What the task requires:
Pictures are to be left out; everything else in the records must be repeated exactly.

(Supplied material Opens)

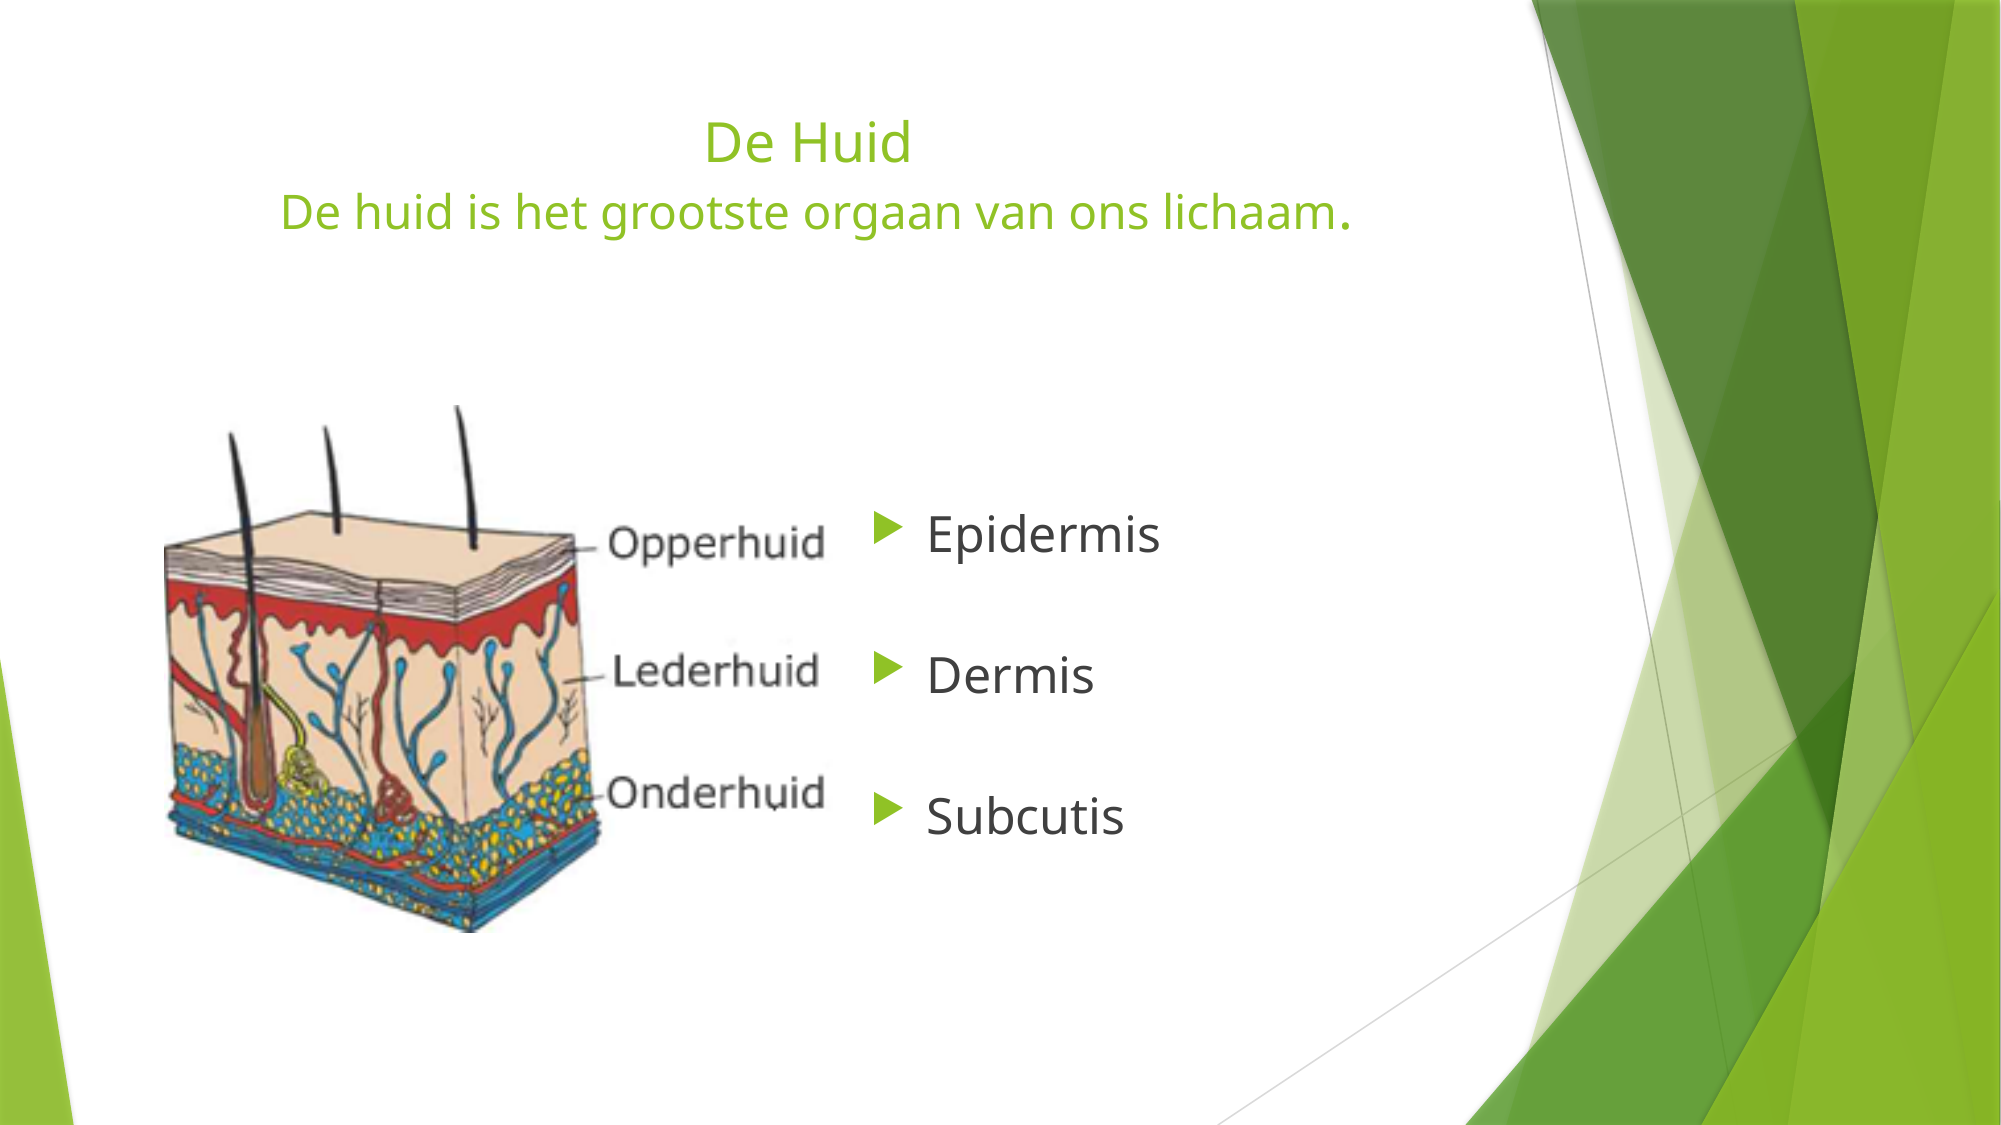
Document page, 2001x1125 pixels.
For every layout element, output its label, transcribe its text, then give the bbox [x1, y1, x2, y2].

picture [164, 404, 856, 934]
title De Huid De huid is het grootste orgaan van ons lichaam. [111, 99, 1522, 317]
list Epidermis Dermis Subcutis [855, 495, 1690, 1125]
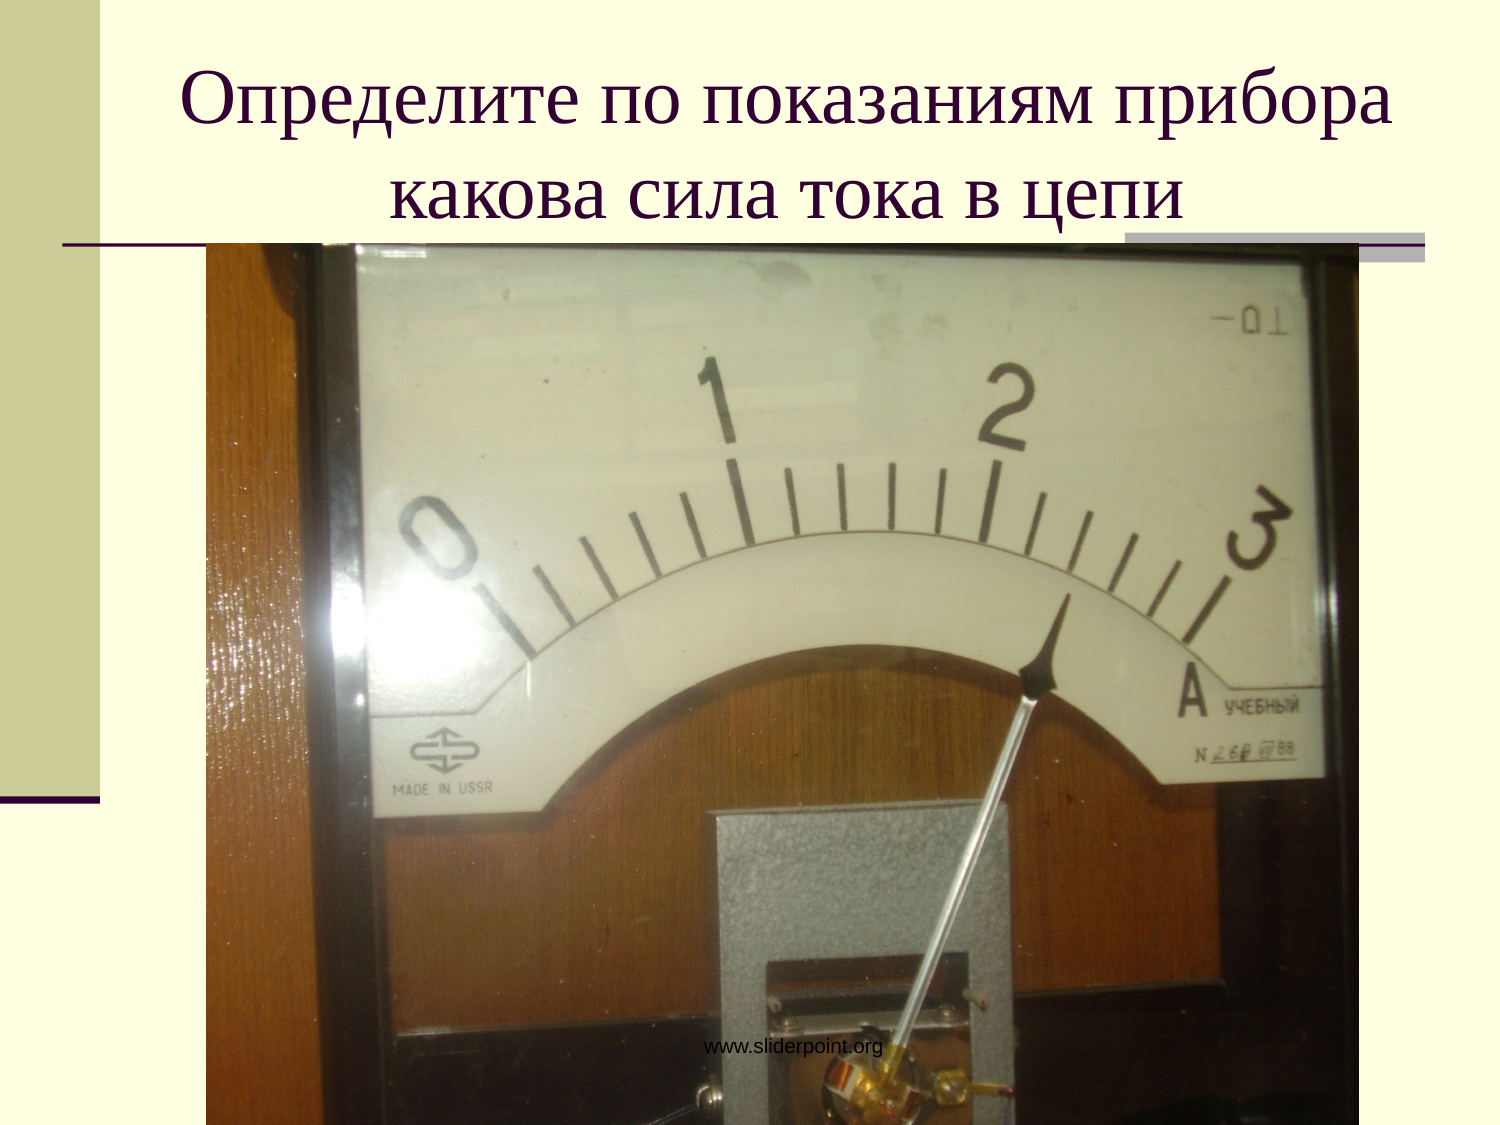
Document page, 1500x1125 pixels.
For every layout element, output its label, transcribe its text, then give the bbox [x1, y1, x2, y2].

(Supplied material Closes)

Task response:
Document page, 2001x1125 pixels.
For every layout element, output its label, transcribe its text, then give the bbox [x1, y1, x2, y2].

picture [164, 404, 856, 934]
title De Huid De huid is het grootste orgaan van ons lichaam. [111, 99, 1522, 317]
list Epidermis Dermis Subcutis [855, 495, 1690, 1125]
Document page, 1500x1125 pixels.
For every layout element, output its label, transcribe its text, then give the bbox [x1, y1, x2, y2].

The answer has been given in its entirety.